David Schwartz says he measures the passing of time by his children's ages. So he remembers that his youngest son wasn't even a year old when Schwartz landed the cover spot on the April 1999 issue of MULTIFAMILY EXECUTIVE. Today, that son is 6 years old—no, make that 6¼, his son corrects him.
But for Schwartz, these past six years also can be measured by the growth of his company, Waterton Associates, a Chicago-based real estate investment and management company Schwartz founded with Peter Vilim in 1995.

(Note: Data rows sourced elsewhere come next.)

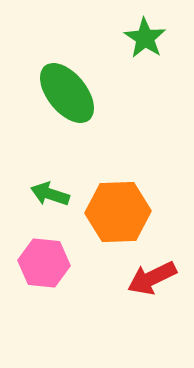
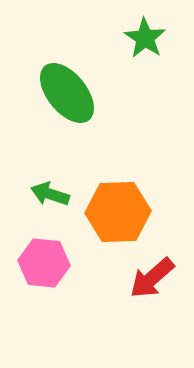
red arrow: rotated 15 degrees counterclockwise
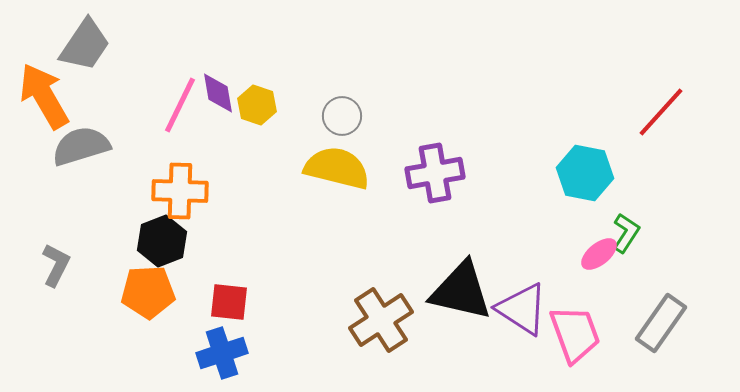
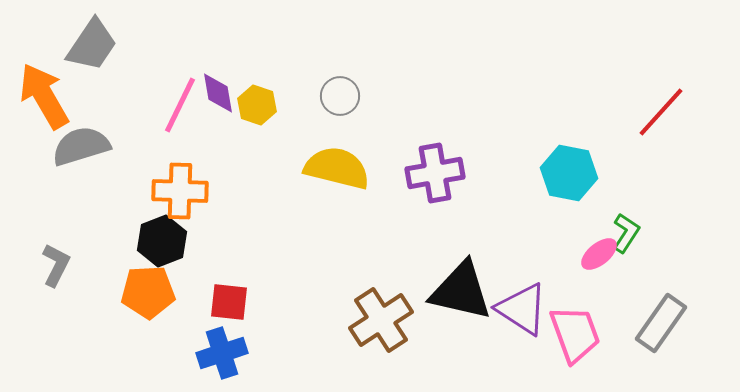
gray trapezoid: moved 7 px right
gray circle: moved 2 px left, 20 px up
cyan hexagon: moved 16 px left
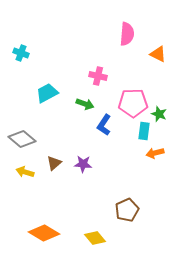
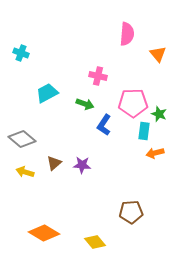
orange triangle: rotated 24 degrees clockwise
purple star: moved 1 px left, 1 px down
brown pentagon: moved 4 px right, 2 px down; rotated 20 degrees clockwise
yellow diamond: moved 4 px down
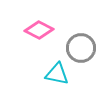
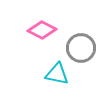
pink diamond: moved 3 px right
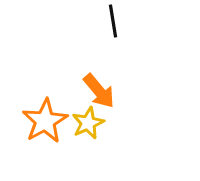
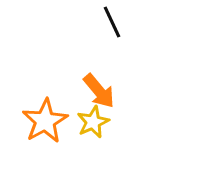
black line: moved 1 px left, 1 px down; rotated 16 degrees counterclockwise
yellow star: moved 5 px right, 1 px up
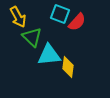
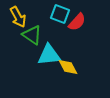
green triangle: moved 2 px up; rotated 10 degrees counterclockwise
yellow diamond: rotated 35 degrees counterclockwise
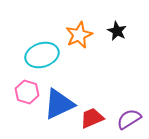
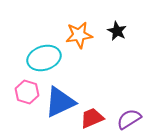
orange star: rotated 16 degrees clockwise
cyan ellipse: moved 2 px right, 3 px down
blue triangle: moved 1 px right, 2 px up
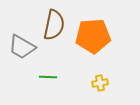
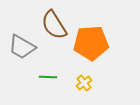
brown semicircle: rotated 136 degrees clockwise
orange pentagon: moved 2 px left, 7 px down
yellow cross: moved 16 px left; rotated 28 degrees counterclockwise
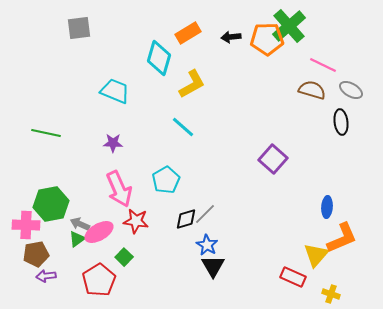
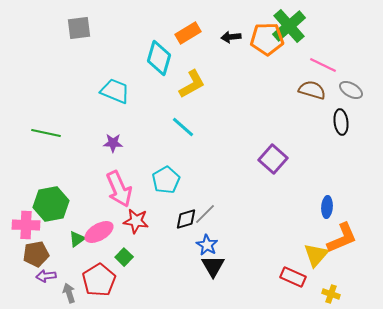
gray arrow: moved 11 px left, 69 px down; rotated 48 degrees clockwise
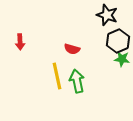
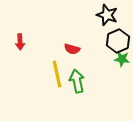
yellow line: moved 2 px up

In 1999, Waterton operated under the multifamily radar screen with just 65 employees and 7,856 apartment units. Today, the firm has 455 employees and 14,078 apartments—a scope that has doubled in the past six years. “Waterton has grown and prospered and become a very solid company,” agrees Allan Sweet, president of big player AMLI Residential, where Schwartz worked back in the 1980s.
Sweet isn't the only one watching Schwartz's company. “I have a lot of my clients ask, ‘What is Waterton doing?'” says Allan Edelson, a director at New York-based Deutsche Bank Berkshire Mortgage. “They are a good bellwether for where the smart multifamily dollar is going.”
While sticking to its original philosophy—buying properties that have the potential for value-added income through renovation and management repositioning—Waterton has ventured into a few new areas. The company now operates an affordable housing division and Waterton formed Evergreen Realty Partners, a wholly owned subsidiary that acquires industrial properties.
Like any young upstart, Schwartz and Waterton have learned their fair share of lessons along the way, especially as the company weathered the ups and downs of the multifamily market. “I think we've matured a lot as an organization dealing with the downturn of the apartment markets, and now dealing with the resurgence of the apartment markets,” says Schwartz.
One of the biggest lessons learned: Build a quality, varied group of investors. “It was always our business plan to become more on the institutional advisor side, dealing with large institutional capital,” says Vilim. The company, which is almost 100 percent institutionally funded and works directly with pension funds, has met that goal. Waterton is currently spending its largest fund to date—$200 million in equity in a joint venture with CalSTRS.
The company's financial strategy has worked well for Waterton. “These guys have done a great job getting into softer markets, but buying at price points substantially below the general market because of the cost and patience of the money of their partner,” says Edelson of Deutsche Bank Berkshire Mortgage.
Waterton's leaders have learned the value of hiring good people. “Everyone in our business is after the same product and dealing with the same investors, so what makes the difference is the people you've got,” says Vilim.